As the Reserve Bank of Australia (RBA) has been left further and further behind by international institutions in its denialism about the role of corporate profits in inflation, there’s been a growing question of not merely how long it would remain in denialist mode, but how exactly it would try to catch up to the US Federal Reserve, the European Central Bank, the OECD and others.
The minutes from its June meeting suggest it was starting that process even as the OECD was humiliating it by detailing the huge role profits had played in Australian inflation, compared with wages.
It was just a start, though. The denialism remains deep at Martin Place.
The minutes devote considerable space to wages growth and the possibility it could feed inflation. Even workers simply getting wage rises that match inflation would be “concerning”, the minutes said — not merely do we need to see hundreds of thousands of Australians lose their jobs, workers need to suffer yet more real wage cuts. The minutes devote 300 words specifically to worrying about wages, a word that occurs over a dozen times. How often does “profit” occur? Not at all. But the minutes do, near the end, contain this gem:
Members discussed the possibility of implicit indexation of wages to past high inflation and the potential for this to become widespread. Similarly, members observed that some firms were indexing their prices, either implicitly or directly, to past inflation. These developments created an increased risk that high inflation would be persistent, which would make it more difficult to keep the economy on the narrow path.

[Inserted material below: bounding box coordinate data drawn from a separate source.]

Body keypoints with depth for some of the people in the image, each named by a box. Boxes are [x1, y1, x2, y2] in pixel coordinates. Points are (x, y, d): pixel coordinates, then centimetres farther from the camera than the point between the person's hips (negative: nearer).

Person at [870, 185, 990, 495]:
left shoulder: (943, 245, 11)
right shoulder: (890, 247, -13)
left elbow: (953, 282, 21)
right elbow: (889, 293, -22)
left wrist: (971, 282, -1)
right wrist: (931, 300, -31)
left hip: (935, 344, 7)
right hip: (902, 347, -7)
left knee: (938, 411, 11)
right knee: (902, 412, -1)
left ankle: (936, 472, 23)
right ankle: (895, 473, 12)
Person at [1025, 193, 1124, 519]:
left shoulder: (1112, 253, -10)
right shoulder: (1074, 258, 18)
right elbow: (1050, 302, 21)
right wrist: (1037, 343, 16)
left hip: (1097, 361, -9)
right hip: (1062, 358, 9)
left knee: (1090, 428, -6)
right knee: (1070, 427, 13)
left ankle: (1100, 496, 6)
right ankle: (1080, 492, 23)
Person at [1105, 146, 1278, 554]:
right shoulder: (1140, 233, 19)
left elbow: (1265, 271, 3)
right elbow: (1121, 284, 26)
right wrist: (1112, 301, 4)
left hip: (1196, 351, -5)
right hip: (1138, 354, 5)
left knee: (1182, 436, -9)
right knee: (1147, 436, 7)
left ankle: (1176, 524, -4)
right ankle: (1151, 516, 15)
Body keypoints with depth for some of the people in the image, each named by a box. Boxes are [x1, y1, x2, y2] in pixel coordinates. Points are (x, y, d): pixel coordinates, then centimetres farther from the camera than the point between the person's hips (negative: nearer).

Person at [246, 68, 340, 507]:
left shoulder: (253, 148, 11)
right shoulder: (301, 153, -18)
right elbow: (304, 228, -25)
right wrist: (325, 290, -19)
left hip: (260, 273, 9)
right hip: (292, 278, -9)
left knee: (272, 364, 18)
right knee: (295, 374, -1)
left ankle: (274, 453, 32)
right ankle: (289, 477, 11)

So the RBA admits that firms are pushing prices up higher than inflation, causing persistent high inflation. Of course, it doesn’t say this is about maintaining profits, the implication is mere carelessness on the part of firms — oops, we’ve increased prices by 2021 levels! Damn! That this leads to higher profits is, presumably, a mere byproduct of that carelessness. Insert shot of a shocked, shocked, Claude Rains being handed his winnings in Casablanca.
But the fact that firms are doing this to the extent that even big business’ mates on the RBA board noticed it only comes after the possibility that wages growth might push inflation up is discussed yet again. For the RBA, the mere possibility that wages growth might push inflation up is worth hundreds of words of analysis, but the reality that profits are driving inflation up gets a couple dozen words — and both are equated as equal risks to inflation.
As we know from the OECD’s data, profits have played more than twice the role that wages have played in driving up Australian inflation over the past few quarters. They’re not even close to equal in terms of impact.
It’s nice of the RBA to end its blanket denialism and catch up with the rest of the world in recognising price gouging by firms is causing inflation — sorry! increasing the risk of inflation. But it’s still locked into its neoliberal worldview that the real problem is always those horrible workers wanting pay rises.
For an institution that is supposedly obsessed with inflation, you’d think it would pay a lot more attention to what’s causing it, rather than rereading 1970s economics textbooks.